There is also the challenge of compatibility. While a lot of scientific computing is suitable for the cloud, there are a number of processes conducted on high-performance systems that aren’t. There question of accessibility also arises. Organizations and research institutions are looking at what is private cloud, what is hybrid cloud and what should they take to the public cloud. Finally, there is an economic challenge.
“The cloud is a consumption model, and most universities run on a capital model. You might have a budget of a million dollars, and so you plan to do as much computation that fits into that million dollar budget. However, when you open it up to faculty out to the cloud and they start bringing in bills every month, you may not necessarily have the budget to cover it—it’s hard to predict how much they are going to use,” he explained.
Be flexible and prepared to adapt
These challenges were some of the issues discussed during the Global IT Summit by the 100 CEOs, CTO and IT thought leaders participating in the event's panels. With technology constantly changing and demands evolving, Stanzione noted the key to the next five years is flexibility, and being flexible is an advantage that KAUST has.
“KAUST is a remarkable place with a singular unique focus to be one of the best places in the world without all the traditional baggage that comes with university structure. There are opportunities to do things in new ways and really lead in the way IT is approached,” he said.
Stanzione added that another part of the University’s IT success is “good planning for resources and bringing in the right mix of skills that can see what’s coming.”

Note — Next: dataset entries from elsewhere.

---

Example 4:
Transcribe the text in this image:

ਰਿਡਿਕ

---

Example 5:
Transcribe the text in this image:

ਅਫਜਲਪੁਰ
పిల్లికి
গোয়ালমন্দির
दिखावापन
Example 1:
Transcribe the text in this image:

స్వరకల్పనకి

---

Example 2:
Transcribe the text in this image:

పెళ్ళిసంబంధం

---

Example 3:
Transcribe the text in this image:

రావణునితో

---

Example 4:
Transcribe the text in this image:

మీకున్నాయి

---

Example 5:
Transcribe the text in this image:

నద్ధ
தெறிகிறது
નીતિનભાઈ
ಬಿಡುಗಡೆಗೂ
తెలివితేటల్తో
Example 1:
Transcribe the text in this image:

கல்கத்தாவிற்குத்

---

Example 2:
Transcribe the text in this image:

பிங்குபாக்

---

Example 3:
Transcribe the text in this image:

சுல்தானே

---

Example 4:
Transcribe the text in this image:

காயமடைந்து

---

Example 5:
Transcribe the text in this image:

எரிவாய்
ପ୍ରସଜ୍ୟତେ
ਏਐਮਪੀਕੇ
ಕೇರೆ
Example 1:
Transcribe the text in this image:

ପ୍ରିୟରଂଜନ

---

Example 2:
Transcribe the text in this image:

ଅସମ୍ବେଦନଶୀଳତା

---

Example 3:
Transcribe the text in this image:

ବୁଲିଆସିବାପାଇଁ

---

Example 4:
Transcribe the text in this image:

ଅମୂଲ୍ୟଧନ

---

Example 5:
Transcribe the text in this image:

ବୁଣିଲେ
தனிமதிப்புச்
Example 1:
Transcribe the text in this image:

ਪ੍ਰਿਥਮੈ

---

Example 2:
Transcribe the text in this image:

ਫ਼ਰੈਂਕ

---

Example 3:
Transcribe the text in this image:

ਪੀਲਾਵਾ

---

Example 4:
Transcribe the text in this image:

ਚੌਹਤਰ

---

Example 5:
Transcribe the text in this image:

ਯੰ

The structure of KAUST also really impressed him. “My whole career has been inter- and multi-disciplinary, but it’s still a huge challenge to get researchers to embrace that,” he explained. “The big challenges facing society involve blending computation and a number of academic disciplines. KAUST doesn’t have the discipline walls [that other universities have].”
While Stanzione agreed that results will be hard to measure in a quarter or even a couple of quarters, he noted that, like the Bell Labs in the 1960s, "KAUST is a place where smart people can come and blend these technologies and innovate, and not having ‘walls’ around IT is one of the ways to do this."